Alex Edmans FBA FAcSS is a British academic and economist who is professor of finance at London Business School[1] and Mercers' School Memorial Emeritus Professor of Business at Gresham College.[2] He serves on the World Economic Forum Global Future Council on the Future of Responsible Investing[3] and as a non-executive director of the Investor Forum.[4] He is a Fellow of the British Academy,[5] the Academy of Social Sciences[6] and the Financial Management Association,[7] Director of the American Finance Association, and Vice President of the Western Finance Association.
In 2021, Edmans was named Professor of the Year by Poets&Quants.[8] From 2017 to 2022 he served as managing editor of the Review of Finance, increasing its impact factor from below 2 to above 5.[9]
Edmans' book on the business case for purpose, Grow the Pie: How Great Companies Deliver Both Purpose and Profit, was named to the Financial Times best books of 2020.[10] He is co-author (with Richard Brealey, Stewart Myers, and Franklin Allen) of Principles of Corporate Finance, a leading corporate finance textbook. He gave the TED talk What to Trust in a Post-Truth World, on confirmation bias and the importance of being discerning with evidence, which has 2 million views.
Edmans studied at St. Paul's School, London and then received a BA in Economics and Management from Merton College, Oxford. After two years at Morgan Stanley, he earned a PhD in Financial Economics from MIT Sloan School of Management as a Fulbright scholar.[11] His first academic position was at Wharton School of the University of Pennsylvania. He was awarded tenure in 2013 and then moved to London Business School as a full professor of finance.
Edmans' research is on corporate governance, executive pay, the real effects of financial markets, and behavioral finance, and has been cited 18,250 times. His work covers topics such as the role of blockholders (large shareholders) in disciplining management,[12] the importance of long horizons in executive pay,[13][14] how managers learn from financial markets to guide their real decisions,[15][16][17] and the effect of sentiment on the stock market.[18][19]
Edmans’ main strand of research is on the business case for responsible business, demonstrating that responsibility can create financial as well as social value. His papers in the Journal of Financial Economics[20] and Academy of Management Perspectives[21] show that companies with high employee satisfaction, as measured by their inclusion in the 100 Best Companies to Work For in America, delivered shareholder returns that beat their peers by 2.3-3.8% per year over a 28-year period. His book, Grow the Pie, argues that investing in stakeholders does not split the pie at the expense of shareholders, but grows the pie for the ultimate benefit of shareholders.
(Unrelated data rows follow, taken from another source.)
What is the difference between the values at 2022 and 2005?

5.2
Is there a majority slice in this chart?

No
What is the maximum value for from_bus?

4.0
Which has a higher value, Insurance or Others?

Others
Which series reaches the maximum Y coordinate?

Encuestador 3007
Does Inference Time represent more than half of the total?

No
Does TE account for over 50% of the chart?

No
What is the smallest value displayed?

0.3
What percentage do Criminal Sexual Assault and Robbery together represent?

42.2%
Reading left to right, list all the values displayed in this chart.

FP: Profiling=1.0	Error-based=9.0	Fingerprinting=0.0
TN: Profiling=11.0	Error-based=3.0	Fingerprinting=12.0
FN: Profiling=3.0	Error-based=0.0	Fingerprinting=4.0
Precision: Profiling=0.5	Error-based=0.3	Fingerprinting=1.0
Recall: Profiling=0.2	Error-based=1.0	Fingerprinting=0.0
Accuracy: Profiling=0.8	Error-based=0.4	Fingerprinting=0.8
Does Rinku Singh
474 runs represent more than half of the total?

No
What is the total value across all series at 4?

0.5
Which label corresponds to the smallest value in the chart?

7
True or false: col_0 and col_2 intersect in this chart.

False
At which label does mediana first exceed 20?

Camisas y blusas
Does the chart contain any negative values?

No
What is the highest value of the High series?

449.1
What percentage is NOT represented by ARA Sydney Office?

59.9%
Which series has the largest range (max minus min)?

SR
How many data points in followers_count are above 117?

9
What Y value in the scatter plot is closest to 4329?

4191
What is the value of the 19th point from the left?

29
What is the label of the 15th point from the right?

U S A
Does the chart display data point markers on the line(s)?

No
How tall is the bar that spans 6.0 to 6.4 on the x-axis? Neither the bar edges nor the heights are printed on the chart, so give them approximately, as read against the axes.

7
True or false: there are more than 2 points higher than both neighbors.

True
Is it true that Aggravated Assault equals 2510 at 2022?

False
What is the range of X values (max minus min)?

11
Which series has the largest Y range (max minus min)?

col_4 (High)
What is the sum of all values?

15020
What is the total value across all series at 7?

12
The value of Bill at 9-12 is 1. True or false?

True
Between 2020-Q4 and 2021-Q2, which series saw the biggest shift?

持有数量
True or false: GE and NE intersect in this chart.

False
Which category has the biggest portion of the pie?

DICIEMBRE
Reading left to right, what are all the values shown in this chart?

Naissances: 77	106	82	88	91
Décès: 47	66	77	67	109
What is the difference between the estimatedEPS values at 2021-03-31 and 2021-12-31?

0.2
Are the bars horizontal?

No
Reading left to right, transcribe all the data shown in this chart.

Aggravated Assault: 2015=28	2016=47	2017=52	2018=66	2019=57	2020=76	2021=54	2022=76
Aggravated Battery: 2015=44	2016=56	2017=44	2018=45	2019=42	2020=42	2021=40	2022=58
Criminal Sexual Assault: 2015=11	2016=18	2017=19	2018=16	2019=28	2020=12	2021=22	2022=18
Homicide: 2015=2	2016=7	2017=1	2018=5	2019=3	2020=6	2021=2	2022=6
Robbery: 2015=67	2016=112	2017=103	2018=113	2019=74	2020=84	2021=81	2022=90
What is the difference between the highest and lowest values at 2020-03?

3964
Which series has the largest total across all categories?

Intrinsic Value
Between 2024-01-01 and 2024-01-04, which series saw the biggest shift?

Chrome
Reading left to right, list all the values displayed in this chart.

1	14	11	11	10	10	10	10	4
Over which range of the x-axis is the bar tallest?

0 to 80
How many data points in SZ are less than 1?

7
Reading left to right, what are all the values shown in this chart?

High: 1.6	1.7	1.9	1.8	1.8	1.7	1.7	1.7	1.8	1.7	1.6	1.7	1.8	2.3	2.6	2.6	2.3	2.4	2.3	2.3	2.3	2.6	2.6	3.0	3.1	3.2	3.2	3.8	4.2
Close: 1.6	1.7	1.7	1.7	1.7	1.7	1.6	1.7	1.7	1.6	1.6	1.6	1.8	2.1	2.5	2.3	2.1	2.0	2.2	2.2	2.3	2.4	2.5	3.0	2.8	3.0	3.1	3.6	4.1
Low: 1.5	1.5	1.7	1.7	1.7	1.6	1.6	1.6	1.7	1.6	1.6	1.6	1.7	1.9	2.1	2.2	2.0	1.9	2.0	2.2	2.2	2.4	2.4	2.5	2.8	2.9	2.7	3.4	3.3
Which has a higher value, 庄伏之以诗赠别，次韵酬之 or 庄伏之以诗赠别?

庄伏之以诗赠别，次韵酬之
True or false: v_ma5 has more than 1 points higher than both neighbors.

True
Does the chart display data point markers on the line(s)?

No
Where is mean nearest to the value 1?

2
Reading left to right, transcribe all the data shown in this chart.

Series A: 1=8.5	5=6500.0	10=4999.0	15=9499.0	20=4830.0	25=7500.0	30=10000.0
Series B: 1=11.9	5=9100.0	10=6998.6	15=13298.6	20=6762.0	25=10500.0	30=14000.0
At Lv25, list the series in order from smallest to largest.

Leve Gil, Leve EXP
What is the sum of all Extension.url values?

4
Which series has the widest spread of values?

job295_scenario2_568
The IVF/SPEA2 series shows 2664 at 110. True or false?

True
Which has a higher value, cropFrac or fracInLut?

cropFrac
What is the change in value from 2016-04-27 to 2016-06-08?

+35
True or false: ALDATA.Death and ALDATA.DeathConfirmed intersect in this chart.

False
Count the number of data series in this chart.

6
His most recent work highlights the trade-offs and complexities involved in responsible business. He finds that demographic diversity statistics bear little relation to diversity, equity, and inclusion,[22] and that the high returns to carbon-emitting stocks arise due to higher profits rather than greater risk.[23] His paper The End of ESG called for the ESG term to be scrapped on the grounds that environmental, social, and governance issues are relevant to all practitioners, not just ESG practitioners. It argues that ESG is "extremely important and nothing special", the former because it is critical to long-term value and the latter because it should not be seen as superior to other drivers of long-term value.[24]